Top Democrat Senators Ask Joe Biden for Recurring Stimulus Checks in $2.25 Trillion Transportation Bill

WASHINGTON, DC - DECEMBER 04: Sen. Ron Wyden (D-OR) walks to a closed briefing on intelligence matters on Capitol Hill on December 4, 2018 in Washington, DC. (Photo by Zach Gibson/Getty Images)
Zach Gibson/Getty Images

Top Democrat senators asked President Joe Biden Tuesday to include direct payment stimulus checks in the forthcoming $2.25 trillion transportation legislation that the president will announce Wednesday.

Finance Committee Chair Sen. Ron Wyden (D-OR) wrote a letter, cosigned by 21 Democrat senators, urging President Joe Biden to “include recurring direct payments and enhanced jobless benefits as part of his recovery plan,” due to “a coronavirus-fueled economic drubbing,” according to a report.

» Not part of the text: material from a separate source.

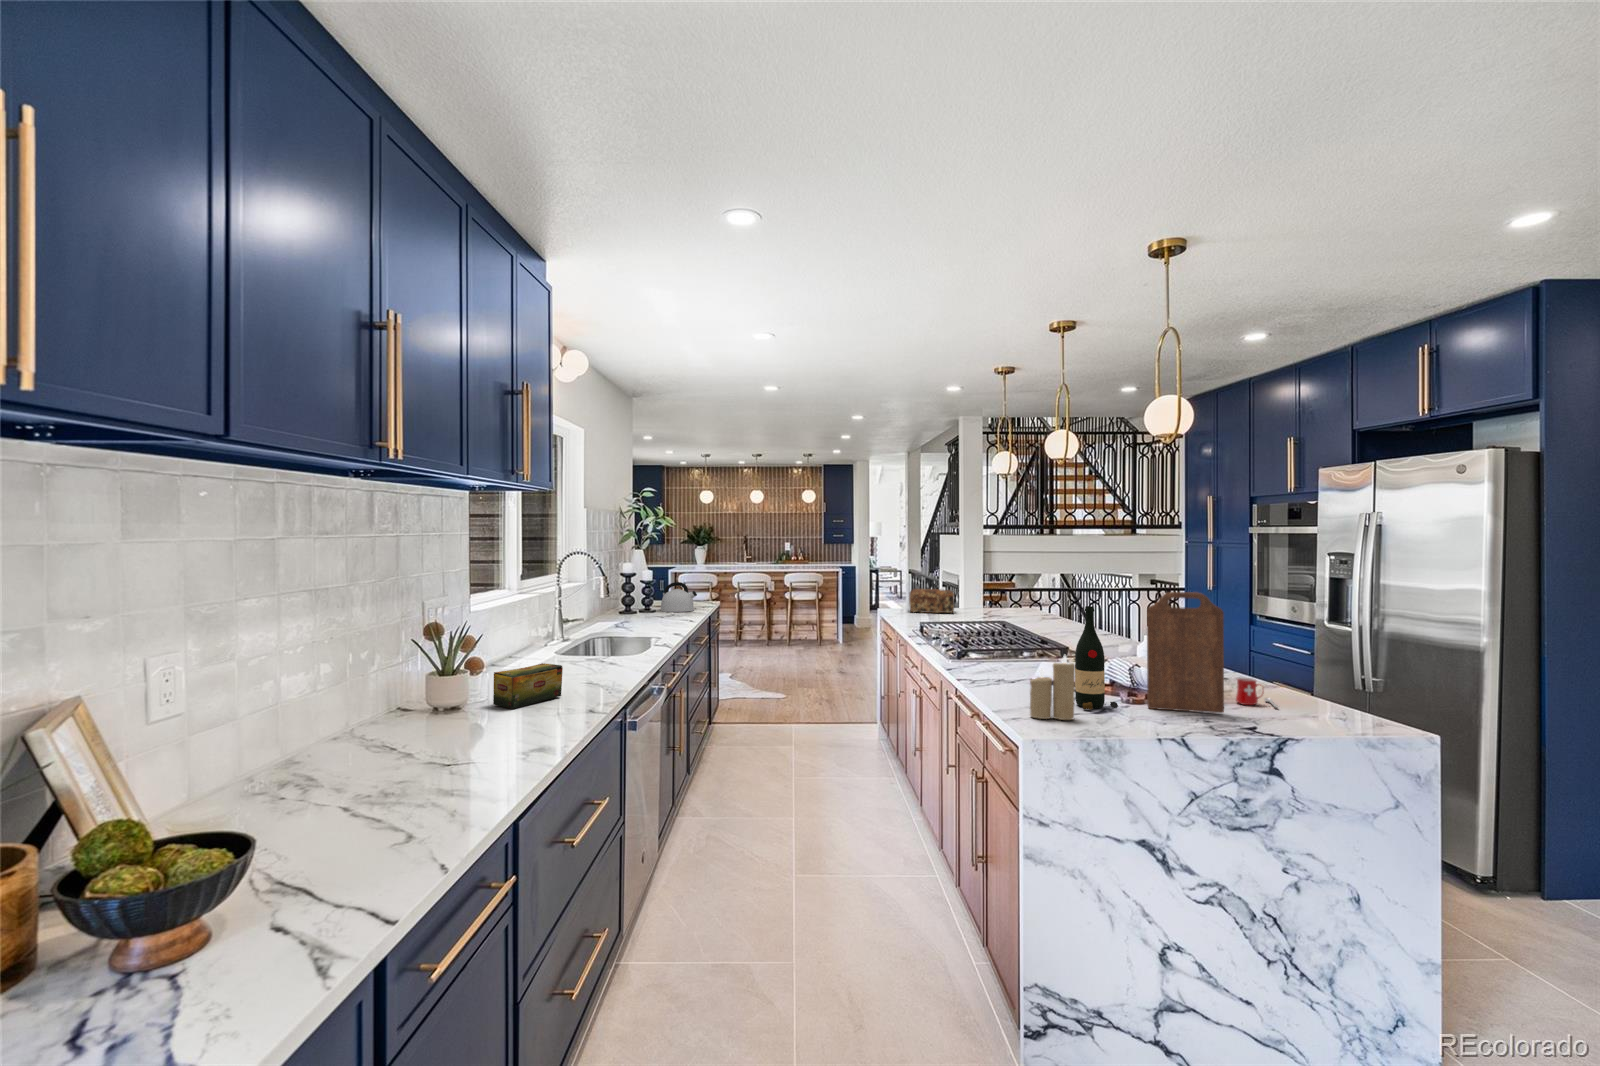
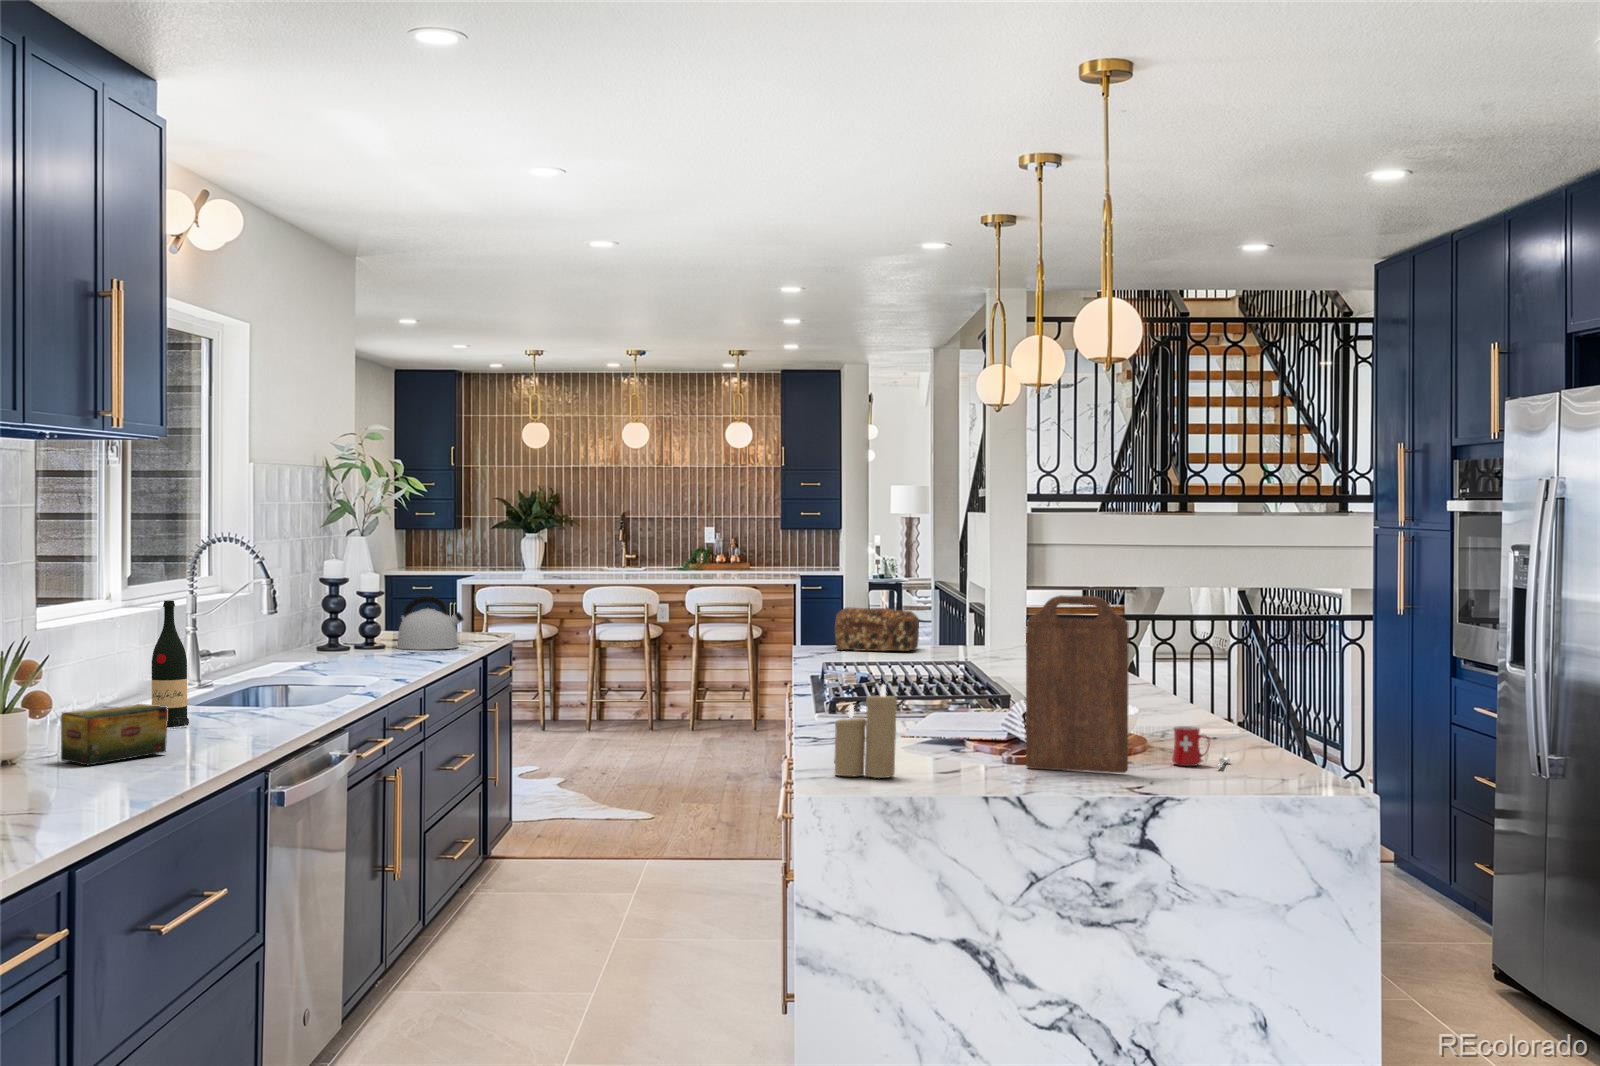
wine bottle: present [1075,606,1118,710] -> present [152,601,189,726]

The highest-profile cosigners of the letter include Senate Majority Whip Dick Durbin (D-IL), Budget Committee Chair Bernie Sanders (I-VT), Banking Committee Chair Sherrod Brown (D-OH), and Sen. Elizabeth Warren (D-MA).

“This crisis is far from over, and families deserve certainty that they can put food on the table and keep a roof over their heads,” the Democrats wrote. “Families should not be at the mercy of constantly-shifting legislative timelines and ad hoc solutions.”

While the $300 per week unemployment supplement ends September 6, a large amount of the $1,400 direct payments as part of their coronavirus relief package have already been distributed.

There is some speculation over what the contents of Biden’s transportation proposal will be, which may include items ranging from global warming initiatives to labor union measures, and other “good stuff” that “makes people healthier and creates good jobs,” Transportation Secretary Pete Buttigieg said.

But of the $2.25 trillion in the bill, only $650 billion will be spent on roads and bridges.

Whatever the contents, the legislation may be pushed through Congress via reconciliation, a process that circumvents the Democrats’ vote shortfall to pass a Senate measure. Senate Majority Leader Chuck Schumer (D-NY) has asked the Senate parliamentarian if he can use reconciliation to avoid Senate gridlock, a tactic previously considered on a “hot mic” by Sen. Ben Cardin (D-MD).